分かっている。受け入れようとはしているのだ。これは自分で決めたことであり、そのことについては後悔はしていない。そのための事前の確認だった。
「いえ、今回は捕えます。異端者専用の連絡係に来てもらいますよ」
連絡係は遠くの者と会話ができ、瞬間移動の魔法をもつ契約者のことだ。両者を兼ね備える族はロワンモンドに存在しない族、主に妖精族や幻獣族、竜族、エルフ族になるという。鞆絵はエルフという存在が幻想世界に実際にいることに驚いた。
特に連絡係は妖精族の契約者がなることが多い。理由は単純に伝達役としての能力が優れているからだ。

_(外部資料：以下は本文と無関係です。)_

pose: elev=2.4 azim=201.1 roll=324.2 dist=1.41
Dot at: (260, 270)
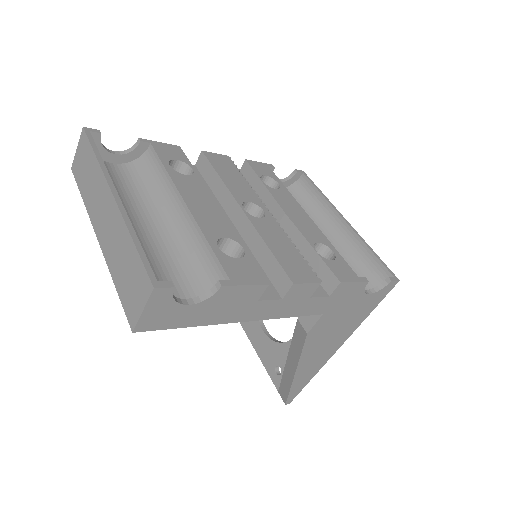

幻獣族(竜族は力が強大すぎるゆえに幻獣族から分岐した族である)は個体ごとに伝達能力が異なり、強力な幻獣族ほど人間と契約をしない。エルフ族も同様である。そういう意味では君主が人間と契約しており、数多くの契約者がいる竜族は異端なのである。連絡係も妖精族の契約者が多いとはいえ、数的には竜族の契約者の方が多いという現状だ。
「どうやら機密案件をバラした疑いがあるので本部で別の異端者に尋問させます。私は異端者の中でも戦闘用員なので…」
鞆絵は安堵した。それがいけないことだと分かっていた。でも人が苦しむ姿はあんまり見たくはなかった。